* **TASK**:
Continue the British Gas pricing announcement below, picking up right after its final sentence.

* **QUOTED PASSAGE**:
***

British Gas: Pricing Announcement

  • Prices for dual fuel to increase by 25 per cent.
  • Lower price increase of 21 per cent for dual fuel prepayment customers.
  • Prices for electricity to increase by 9 per cent and gas by 35 per cent.
  • No increase at all for 2.1 million customers on fixed price tariffs.
  • Launch of Essentials Extra: no price increase for vulnerable customers until April 2009, saving up to £214 per customer1, plus a home energy audit and energy efficiency measures to help reduce energy consumption and cut future bills in a sustainable way.
  • Nil premium fixed price tariff launched to guarantee prices until September 2011.
  • Winter 2008/2009 wholesale gas prices up 89 per cent on the previous winter, which represents an increase in market commodity costs of around £2 billion.
  • British Gas Residential profits for first half of 2008 down 69 per cent. 
  • Committed to no further price rises for standard tariff customers in 2008.

British Gas today announced that soaring wholesale energy prices have forced it to increase tariffs for domestic gas and electricity.

Wholesale gas prices for the coming winter have increased by 89 per cent on the previous winter – up from 48.0p/th2 to 90.8p/th3. Wholesale electricity prices have increased by 72 per cent – up from £49.62 MWh4 to £85.58 MWh5 over the same period.

The increase in wholesale prices is the result of:

  • Diminishing UK gas reserves: the UK will import 40 per cent of its gas needs this year, up from 27 per cent last year.
  • The UK is now buying gas in a global market: prices are strongly linked to record oil prices, which have doubled since spring last year.
  • Increasing global demand: countries in all parts of the world, including fast-growing Asian economies, are attracting gas cargoes at oil-inflated high prices and thus the volume of gas shipped to the UK has fallen 60 per cent6.

British Gas Managing Director, Phil Bentley, said: “We very much regret that we have had to make this decision at a time when many household budgets are already under pressure.  The simple fact though, is that we have entered an era of unprecedented high world energy prices. The only answer to cope with higher energy prices,  I’m afraid, is for all of us to be more energy efficient and we will be contacting all our British Gas customers to show how they can save energy to try and offset these price rises.”

***

* **DATASET CONTENT**:

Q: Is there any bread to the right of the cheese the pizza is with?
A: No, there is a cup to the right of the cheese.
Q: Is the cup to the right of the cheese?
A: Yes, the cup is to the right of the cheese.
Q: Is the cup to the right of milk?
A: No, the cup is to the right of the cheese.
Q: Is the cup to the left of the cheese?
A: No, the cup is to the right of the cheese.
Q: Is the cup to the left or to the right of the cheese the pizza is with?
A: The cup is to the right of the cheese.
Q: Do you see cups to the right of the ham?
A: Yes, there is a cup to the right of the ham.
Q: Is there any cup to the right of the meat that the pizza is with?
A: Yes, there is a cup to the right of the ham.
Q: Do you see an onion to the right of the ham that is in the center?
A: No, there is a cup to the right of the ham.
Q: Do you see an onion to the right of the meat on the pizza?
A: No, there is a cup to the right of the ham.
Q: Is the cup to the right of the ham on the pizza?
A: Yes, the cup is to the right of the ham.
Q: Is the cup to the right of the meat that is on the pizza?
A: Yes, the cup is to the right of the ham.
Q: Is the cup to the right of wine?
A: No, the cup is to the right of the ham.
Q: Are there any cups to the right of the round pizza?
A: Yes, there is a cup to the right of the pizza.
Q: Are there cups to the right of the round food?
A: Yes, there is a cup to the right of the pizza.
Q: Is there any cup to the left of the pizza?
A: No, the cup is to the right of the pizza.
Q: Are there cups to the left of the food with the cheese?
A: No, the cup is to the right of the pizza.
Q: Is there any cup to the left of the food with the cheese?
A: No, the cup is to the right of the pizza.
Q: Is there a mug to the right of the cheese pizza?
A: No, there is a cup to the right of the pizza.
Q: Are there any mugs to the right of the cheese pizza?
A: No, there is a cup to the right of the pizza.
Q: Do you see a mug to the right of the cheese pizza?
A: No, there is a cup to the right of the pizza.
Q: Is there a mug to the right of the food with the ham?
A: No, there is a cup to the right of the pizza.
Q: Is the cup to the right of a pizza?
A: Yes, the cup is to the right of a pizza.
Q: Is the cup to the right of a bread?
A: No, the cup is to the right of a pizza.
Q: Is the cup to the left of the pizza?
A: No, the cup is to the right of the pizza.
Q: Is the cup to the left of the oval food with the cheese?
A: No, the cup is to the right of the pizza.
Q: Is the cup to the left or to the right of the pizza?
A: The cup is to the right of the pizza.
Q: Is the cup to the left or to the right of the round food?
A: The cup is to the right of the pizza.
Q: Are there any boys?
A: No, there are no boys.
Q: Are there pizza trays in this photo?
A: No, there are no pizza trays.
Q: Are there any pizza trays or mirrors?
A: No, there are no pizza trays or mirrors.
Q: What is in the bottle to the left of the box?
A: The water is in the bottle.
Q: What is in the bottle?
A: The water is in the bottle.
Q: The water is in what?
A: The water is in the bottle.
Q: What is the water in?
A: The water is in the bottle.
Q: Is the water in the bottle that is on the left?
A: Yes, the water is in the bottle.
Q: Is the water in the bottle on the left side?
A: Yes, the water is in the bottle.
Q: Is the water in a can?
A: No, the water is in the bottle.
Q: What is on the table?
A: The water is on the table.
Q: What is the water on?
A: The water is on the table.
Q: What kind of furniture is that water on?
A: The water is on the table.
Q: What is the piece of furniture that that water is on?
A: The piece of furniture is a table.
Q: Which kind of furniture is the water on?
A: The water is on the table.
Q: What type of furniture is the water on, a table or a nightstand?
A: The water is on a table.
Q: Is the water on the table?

***

* **ANSWER TO THIS EXERCISE**:
The retail price increases, averaging 25 per cent or 72p per day for a dual fuel customer, come in with immediate effect.  However, 2.1 million customers on fixed price tariffs will be unaffected.

British Gas has around 340,000 Essentials accounts and by holding prices flat until after the winter, those customers will save up to £2141.  In the 12 months to April 2009 British Gas has committed to spend £43 million on support for its Essentials customers – the most of all the six major energy retailers.

British Gas has also launched Essentials Extra – a package of benefits that will allow its most vulnerable customers to control their energy bills on an ongoing basis.  Along with benefiting from a delay in the price increase until after winter, Essentials customers will be offered a home energy audit to identify measures that can be taken in their homes to cut consumption and bring down the cost of energy when prices rise after winter.  Where suitable, British Gas will then offer access to free energy efficiency measures such as insulation. This package will help Essentials customers take control their bills in a sustainable way.

This initiative is part of a broader programme of working with the Government to try to reduce the impact of soaring wholesale energy prices for the most vulnerable customers.

British Gas will also spend £900 million over the next three years installing energy efficient products in customers’ homes – the largest such initiative in the UK.  Its ongoing Green Streetsprogramme is demonstrating that reductions in energy usage of up to 30 per cent are possible through a mixture of expert advice and energy efficiency installations from British Gas7.  Furthermore, in 2007 British Gas installed 17.3 million energy efficient products, helping more than 6.4 million households save money, and 1.8 million people have completed British Gas’ Energy Savers Report, recommending average savings of £172 per annum.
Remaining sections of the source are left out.